Michigan Tech Research Institute (MTRI)

Understanding Global Fish Production in Freshwater Lakes

Inland aquatic resources are becoming increasingly important in global fisheries production. In 1980, production from inland systems accounted for 11 percent of global production, whereas in 2008 over 30 percent of global production emanated from inland systems. Likely because inland fisheries harvest has historically comprised only a small percentage of the global fisheries production, it is commonly ignored when considerations of global fisheries production are discussed.

Now, however, inland fisheries deserve greater attention from researchers and managers at the global level due to their importance in the developing world, where inland fisheries provide people with employment and a considerable proportion of their protein; in the developed world, where inland fisheries have shifted largely to a recreational focus with large economic benefits; and from a global perspective, given that inland systems provide valuable ecosystem services and inland fisheries commonly have direct and indirect impacts on these services.

World map with areas circled denoting composites.
Compositing methods will also be applied to selected regions/years where USGS has found field CHL values.

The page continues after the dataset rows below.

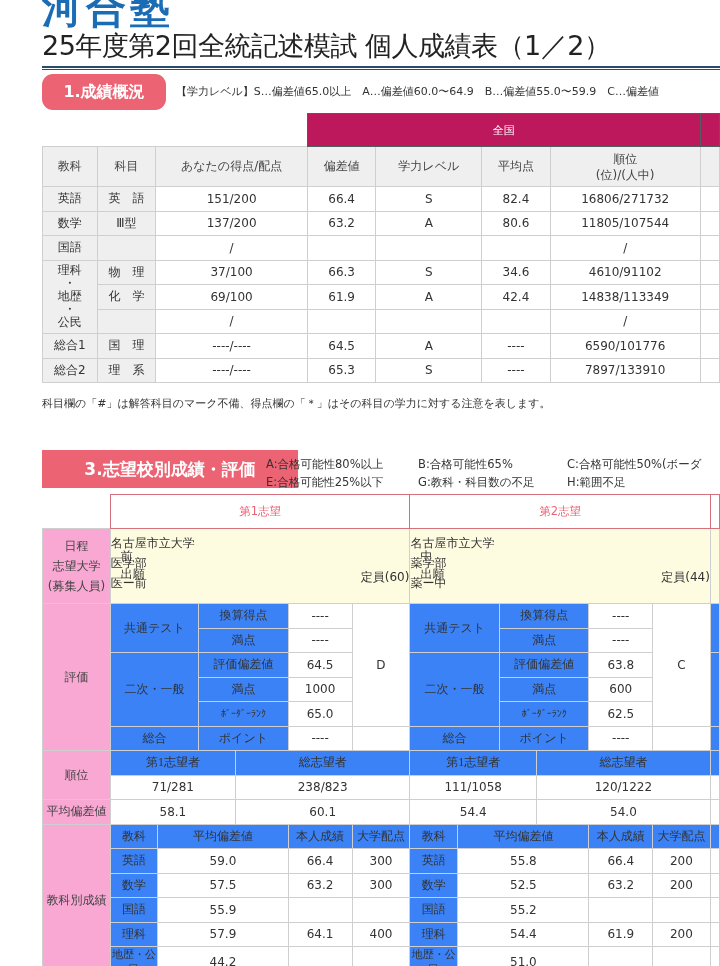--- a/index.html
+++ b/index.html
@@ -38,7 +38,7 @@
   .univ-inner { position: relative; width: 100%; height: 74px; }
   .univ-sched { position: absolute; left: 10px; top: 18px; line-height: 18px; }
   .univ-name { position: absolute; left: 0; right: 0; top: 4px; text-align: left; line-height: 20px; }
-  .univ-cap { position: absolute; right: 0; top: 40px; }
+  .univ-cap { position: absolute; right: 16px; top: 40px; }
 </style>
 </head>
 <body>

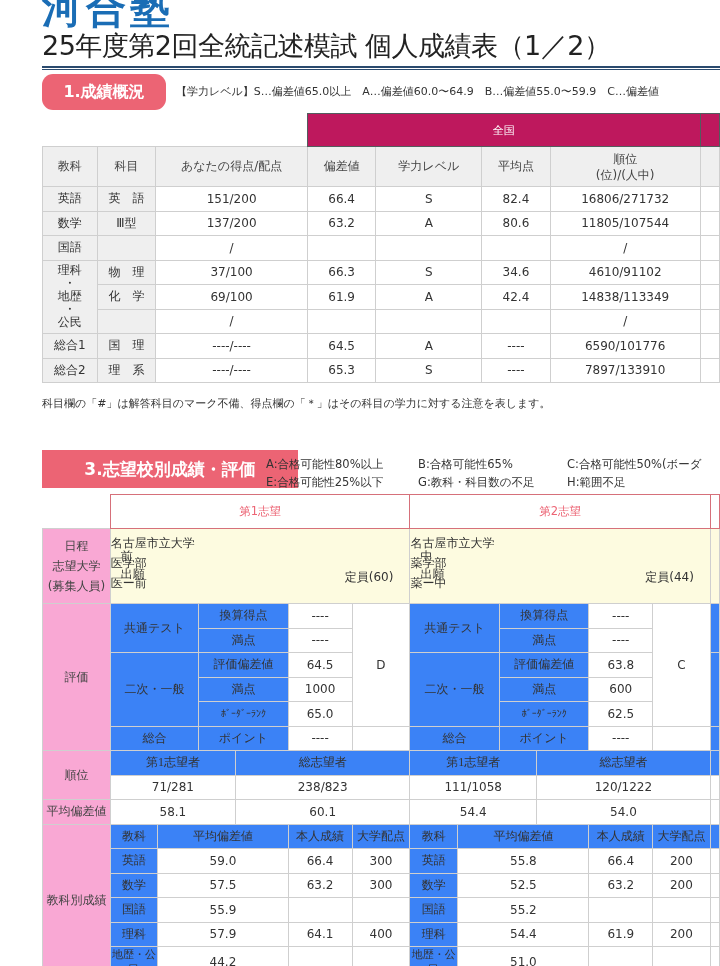--- a/index.html
+++ b/index.html
@@ -34,7 +34,7 @@
   .t3 .empty { border: none; }
   .t3 .rowlbl { background: #f9a8d4; color: #444; }
   .t3 .univ { background: #fdfbe0; height: 74px; position: relative; text-align: left; }
-  .t3 .sub { background: #3b82f6; font-family: Liberation Serif, serif; }
+  .t3 .sub { background: #fca5a5; }
   .univ-inner { position: relative; width: 100%; height: 74px; }
   .univ-sched { position: absolute; left: 10px; top: 18px; line-height: 18px; }
   .univ-name { position: absolute; left: 0; right: 0; top: 4px; text-align: left; line-height: 20px; }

MTRI is currently collaborating with the USGS Great Lakes Science Center to develop tools that will narrow the existing knowledge gaps in the status and key drivers of inland fisheries. By providing models that provide potentially less biased estimates of fish production as well as some key variables that could predict fish production, managers will have better information to both currently manage key fisheries and perhaps prepare for future climate-induced changes on the fisheries. MTRI is supporting and participating in this modeling effort by developing explanatory variables related to characteristics of inland lakes themselves (chlorophyll concentration, water clarity, temperature) and their watersheds (land use/cover, climate variables, elevation). Primarily using medium-resolution multispectral satellite imagery, MTRI is generating a database of such variables for a large sample set of inland freshwater lakes across the globe for which in situ data on fishery production and/or chlorophyll concentration are available. Interrogating this database will help clarify the drivers of inland fishery production, laying the groundwork of a greatly improved estimate of total global inland fisheries production.

Colored spatial coverage map.
Global monthly one km MODIS composites for 2012 are ‘in production’. An MTRI intern is downloading files based on the spatial grid to the left. An example from northern Canada shows how many more lakes will be visible with the MTRI Composite Method (Red) than with the NASA OceanColor Standard Composite (Green).